Task item
Retype, word for word, only the lines from the one with "Unit/Club | Time |" through the last line of the data below.

Source information
=======

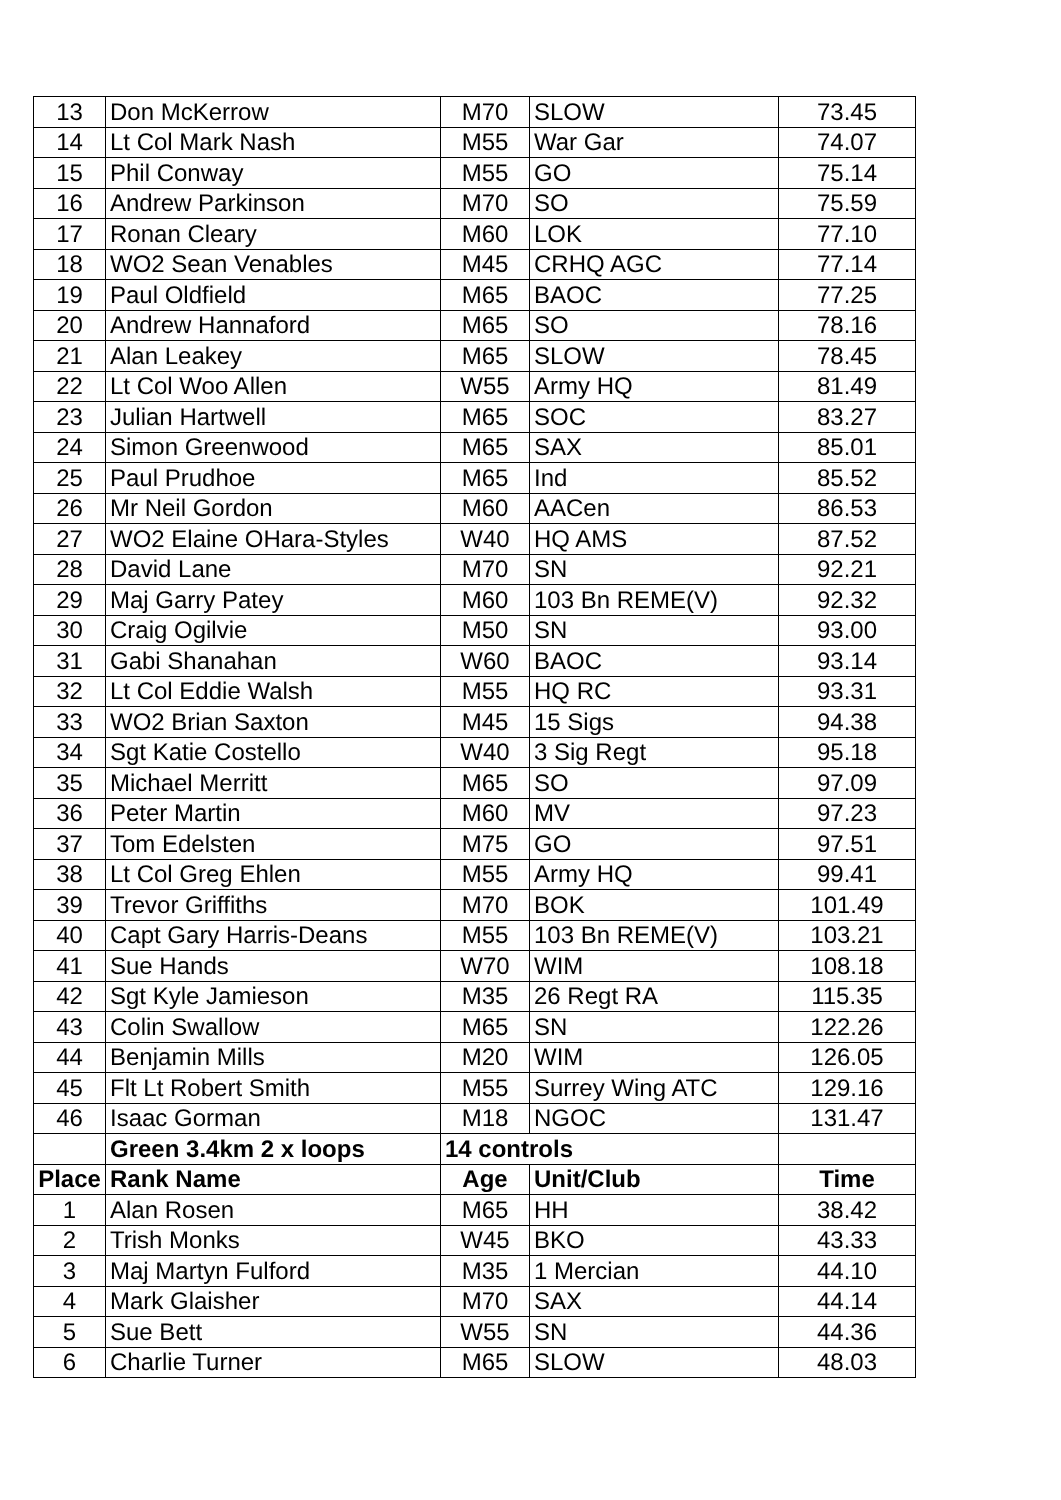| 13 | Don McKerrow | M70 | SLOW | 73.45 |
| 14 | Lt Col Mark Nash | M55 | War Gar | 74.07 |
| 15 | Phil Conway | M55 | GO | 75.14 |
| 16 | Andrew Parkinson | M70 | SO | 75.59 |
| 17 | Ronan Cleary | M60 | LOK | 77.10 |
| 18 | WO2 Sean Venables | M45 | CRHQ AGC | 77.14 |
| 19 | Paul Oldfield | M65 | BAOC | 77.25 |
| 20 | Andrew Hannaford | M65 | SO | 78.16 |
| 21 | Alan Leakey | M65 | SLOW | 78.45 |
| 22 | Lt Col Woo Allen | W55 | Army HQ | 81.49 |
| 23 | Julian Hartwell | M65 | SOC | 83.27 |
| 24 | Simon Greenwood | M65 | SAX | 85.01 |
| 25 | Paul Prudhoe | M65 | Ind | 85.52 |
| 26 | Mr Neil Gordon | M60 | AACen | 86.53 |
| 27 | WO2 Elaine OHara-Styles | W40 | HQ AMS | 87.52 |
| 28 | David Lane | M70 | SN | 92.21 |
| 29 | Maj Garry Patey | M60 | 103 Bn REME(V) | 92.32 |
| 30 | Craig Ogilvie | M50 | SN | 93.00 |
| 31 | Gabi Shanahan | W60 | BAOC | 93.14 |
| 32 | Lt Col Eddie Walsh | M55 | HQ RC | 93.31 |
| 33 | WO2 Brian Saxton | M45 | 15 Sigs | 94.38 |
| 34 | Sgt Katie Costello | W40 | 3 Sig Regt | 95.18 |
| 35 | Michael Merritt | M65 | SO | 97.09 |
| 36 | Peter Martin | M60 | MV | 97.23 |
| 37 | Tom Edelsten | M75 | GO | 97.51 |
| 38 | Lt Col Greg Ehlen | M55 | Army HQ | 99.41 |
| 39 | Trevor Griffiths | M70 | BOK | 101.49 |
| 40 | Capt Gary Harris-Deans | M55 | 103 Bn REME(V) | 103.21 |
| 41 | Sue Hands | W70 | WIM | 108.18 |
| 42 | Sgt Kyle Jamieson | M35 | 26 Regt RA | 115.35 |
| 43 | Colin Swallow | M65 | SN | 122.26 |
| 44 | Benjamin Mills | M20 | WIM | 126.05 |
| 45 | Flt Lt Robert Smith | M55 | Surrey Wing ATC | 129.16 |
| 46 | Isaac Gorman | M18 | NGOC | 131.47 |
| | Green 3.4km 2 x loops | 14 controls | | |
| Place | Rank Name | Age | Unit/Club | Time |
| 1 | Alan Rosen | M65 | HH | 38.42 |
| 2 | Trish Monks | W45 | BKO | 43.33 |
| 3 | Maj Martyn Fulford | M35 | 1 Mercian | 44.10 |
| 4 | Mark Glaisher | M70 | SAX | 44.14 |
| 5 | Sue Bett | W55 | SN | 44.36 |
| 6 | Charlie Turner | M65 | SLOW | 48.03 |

=======

Solution for this problem
| Place | Rank Name | Age | Unit/Club | Time |
| 1 | Alan Rosen | M65 | HH | 38.42 |
| 2 | Trish Monks | W45 | BKO | 43.33 |
| 3 | Maj Martyn Fulford | M35 | 1 Mercian | 44.10 |
| 4 | Mark Glaisher | M70 | SAX | 44.14 |
| 5 | Sue Bett | W55 | SN | 44.36 |
| 6 | Charlie Turner | M65 | SLOW | 48.03 |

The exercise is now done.